-- AUFGABE 1 --
Nennen Sie alle Ausdrücke, die im ausgewählten Text in Anführungszeichen stehen, und führen Sie jeden nur einmal auf.
-- AUFGABE 2 --
Beantworten Sie anhand des ausgewählten Textes die folgenden Fragen:
(a) Seit wann ist die ganze Welt nervlich angeschlagen?
(b) Was verhindert die Impfung laut Virologen nicht zufriedenstellend?
(c) In welchem Land ist der Streit entbrannt?

-- AUSGEWÄHLTER TEXT --
━━━━━━━━━━━━━━━━━━━━━━━━━━━━━━

Nun, zunächst muss man sehen, dass die ganze Welt seit dem Ausbruch der Pandemie nervlich angeschlagen ist. In diesem Klima ist genügend Nährstoff für eine Eskalation der Emotionen. Aber am Ende des Tages sollte auch der Verstand wieder zu Wort kommen, die Vernunft wieder zum Vorschein kommen. Ionesco hat zu "Die Nashörner" und "Der Einzelgänger" geschrieben, wie schwer es ist, sich seiner Situation noch bewusst zu sein. Wird eine im Kern wahre Idee maßlos, wird sie verfälscht. Wer ist dann noch Behringer und wer ist das Nashorn? Und wie steht die Ablehnung des Konformismus zu Ionescos zentralem Thema, der Menschlichkeit? Ist Anti-Konformismus ohne Humanismus überhaupt denkbar? Aus der Ferne möchte man in den Streit, der in Griechenland entbrandt ist, folgendes hineinfragen:
Was ist das "System", das in Griechenland offenbar in heldenhafter Weise bekämpft werden soll? Sind Negativzinsen in unserem kranken Geldsystem auch ein "System" oder geht es nur darum, ob man von etwas persönlich betroffen ist oder davon profitiert? Ist es angemessen, jedes Politikfeld zu einem "System" zu erklären - zumal in einer Demokratie, in der man Möglichkeiten hat, das "System" selbst zu beeinflussen.
Wenn man davon ausgeht, was Virologen weltweit bestätigen, dass nämlich die Impfung zwar nicht die Ansteckung zufriedenstellend verhindert, aber einen wertvollen und dringend benötigten Beitrag für die Entlastung des in den meisten Ländern am Limit arbeitenden Gesundheitssystems leistet, und Tests leider nicht hinreichend valide sind: Was ist an einer 2G-Maßnahme "willkürlich"?
Wenn man diesen Gedanken weiterspinnt, wie sollen aus Sicht der "System"-Kritiker in den Krankenhäusern faire und menschliche Verhältnisse aufrecht erhalten werden? Ist es ihnen egal, wenn Menschen im Rahmen einer "Triage" zum Sterben verdammt sind? Ist es für sie gerecht, dass Menschen mit Leiden, vor denen man sich nicht mit Regeln und Maßnahmen schützen kann, auf Intensivstationen keinen Platz mehr finden, weil dort die vielen "System"-Kritiker versorgt werden müssen? Ist es in den Augen dieses griechischen Schauspielers wirklich noch Behringer, der menschlich geblieben ist?

━━━━━━━━━━━━━━━━━━━━━━━━━━━━━━

-- VORLIEGENDE ZEILEN --
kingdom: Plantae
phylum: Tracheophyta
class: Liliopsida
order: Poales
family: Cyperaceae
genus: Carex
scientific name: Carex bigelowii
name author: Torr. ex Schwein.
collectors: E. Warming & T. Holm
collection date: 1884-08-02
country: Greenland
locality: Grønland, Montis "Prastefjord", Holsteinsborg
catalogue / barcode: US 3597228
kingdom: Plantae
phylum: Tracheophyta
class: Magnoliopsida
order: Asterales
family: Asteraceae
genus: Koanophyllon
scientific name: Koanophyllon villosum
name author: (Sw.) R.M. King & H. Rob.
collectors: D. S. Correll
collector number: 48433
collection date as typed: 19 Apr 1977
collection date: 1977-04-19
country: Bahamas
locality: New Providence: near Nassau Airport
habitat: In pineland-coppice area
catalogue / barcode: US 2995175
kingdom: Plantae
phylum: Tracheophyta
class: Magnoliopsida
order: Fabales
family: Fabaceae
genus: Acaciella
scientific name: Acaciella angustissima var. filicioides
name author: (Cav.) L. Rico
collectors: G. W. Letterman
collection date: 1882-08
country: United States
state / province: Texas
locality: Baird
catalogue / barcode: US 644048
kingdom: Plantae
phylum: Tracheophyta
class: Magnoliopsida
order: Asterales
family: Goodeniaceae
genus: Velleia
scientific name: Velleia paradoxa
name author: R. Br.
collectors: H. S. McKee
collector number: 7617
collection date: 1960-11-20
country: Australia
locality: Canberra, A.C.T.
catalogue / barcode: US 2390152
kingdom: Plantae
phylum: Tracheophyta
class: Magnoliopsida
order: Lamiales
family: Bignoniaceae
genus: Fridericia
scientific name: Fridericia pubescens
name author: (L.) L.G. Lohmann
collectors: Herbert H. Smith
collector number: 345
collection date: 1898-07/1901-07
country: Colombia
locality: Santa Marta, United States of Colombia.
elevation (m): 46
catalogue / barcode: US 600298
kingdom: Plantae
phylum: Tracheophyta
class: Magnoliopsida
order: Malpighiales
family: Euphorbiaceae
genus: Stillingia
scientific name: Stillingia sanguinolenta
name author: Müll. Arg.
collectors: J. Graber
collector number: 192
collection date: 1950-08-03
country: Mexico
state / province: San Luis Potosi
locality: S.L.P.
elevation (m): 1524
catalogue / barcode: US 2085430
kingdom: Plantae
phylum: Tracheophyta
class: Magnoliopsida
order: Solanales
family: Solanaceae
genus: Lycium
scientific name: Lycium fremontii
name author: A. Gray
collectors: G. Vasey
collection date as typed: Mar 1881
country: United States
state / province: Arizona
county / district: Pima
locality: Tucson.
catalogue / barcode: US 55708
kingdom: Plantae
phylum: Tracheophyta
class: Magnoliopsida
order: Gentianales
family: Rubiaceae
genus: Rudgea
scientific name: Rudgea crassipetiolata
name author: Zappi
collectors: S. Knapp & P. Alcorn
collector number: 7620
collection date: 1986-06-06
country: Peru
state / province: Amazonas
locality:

━━━━━━━━━━━━━━━━━━━━━━━━━━━━━━

-- ÜBUNGSERGEBNIS 1 --
"Die Nashörner"
"Der Einzelgänger"
"System"
"willkürlich"
"Triage"

-- ÜBUNGSERGEBNIS 2 --
(a) Seit dem Ausbruch der Pandemie.
(b) Die Ansteckung.
(c) In Griechenland.